_Document passage_:
◇ ◇ ◇ ◇

/hadoop-jgit-fs

A Hadoop filesystem driver built using JGit

Primary LanguageJavaApache License 2.0Apache-2.0

A JGit SDK-backed FileSystem driver for Hadoop

This is an experimental FileSystem for Hadoop that uses the JGit SDK. This has not been heavily tested yet. Use at your own risk.

Features:

  • Clones each given repo+branch once and uses a background thread to fetch updates
  • Proxies through to a read-only local filesystem driver for high speed
  • Default packaging uses an uber-jar for easy deployment
  • Download prebuilt jar from Maven Central

Import from Maven Central

<dependency>
    <groupId>com.simiacryptus</groupId>
    <artifactId>hadoop-jgit-fs</artifactId>
    <version>0.1</version>
</dependency>

Build Instructions

Build using maven:

$ mvn package

Copy jar and various dependencies to your hadoop libs dir (run 'hadoop classpath' to find appropriate lib dir):

$ cp target/hadoop-jgit-fs-0.1.jar /usr/lib/hadoop/lib/

Add the following keys to your core-site.xml file:

<!-- necessary for Hadoop to load our filesystem driver -->
<property>
  <name>fs.git.impl</name>
  <value>com.simiacryptus.hadoop_jgit.GitFileSystem</value>
</property>

You should now be able to run commands:

$ hadoop fs -ls git://github.com/SimiaCryptus/hadoop-jgit-fs.git/master/

Tunable parameters

These may or may not improve performance. The defaults were set without much testing.

  • fs.jgit.pull.lazy - Frequency (in seconds) of foreground fetches
  • fs.jgit.pull.eager - Frequency (in seconds) of background fetches
  • fs.jgit.dismount.seconds - Idle time (in seconds) to dismount repo driver
  • fs.jgit.dismount.delete - If true, files will be removed when repo driver dismounts
  • fs.jgit.datadir - Data directory to use for local storage
  • fs.jgit.auth.user - Username for authentication (Optional)
  • fs.jgit.auth.pass - Password for authentication (Optional)

Caveats

This is currently implemented as a FileSystem and not a AbstractFileSystem.

Changes

0.1

  • Created

◇ ◇ ◇ ◇

_Dataset_:
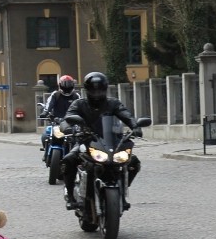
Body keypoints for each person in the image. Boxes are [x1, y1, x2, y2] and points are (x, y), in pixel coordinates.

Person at [60, 71, 142, 210]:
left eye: (100, 90)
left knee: (133, 162)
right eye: (93, 90)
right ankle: (71, 196)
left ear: (105, 89)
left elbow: (125, 114)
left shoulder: (113, 103)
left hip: (112, 142)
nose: (97, 93)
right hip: (87, 141)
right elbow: (68, 118)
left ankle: (121, 190)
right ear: (87, 90)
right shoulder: (79, 104)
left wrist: (135, 126)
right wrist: (67, 128)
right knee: (69, 160)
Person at [40, 75, 81, 153]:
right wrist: (45, 112)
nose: (67, 87)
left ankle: (75, 155)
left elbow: (81, 107)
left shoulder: (76, 96)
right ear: (60, 85)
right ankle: (46, 150)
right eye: (65, 85)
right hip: (56, 122)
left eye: (69, 85)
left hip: (72, 123)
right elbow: (49, 104)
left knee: (79, 138)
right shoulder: (55, 95)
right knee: (45, 135)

◇ ◇ ◇ ◇

_Exercise instructions_:
In the page about the Hadoop JGit filesystem driver, which tunable parameter sets the frequency of background fetches?

_Response_:
fs.jgit.pull.eager, given in seconds.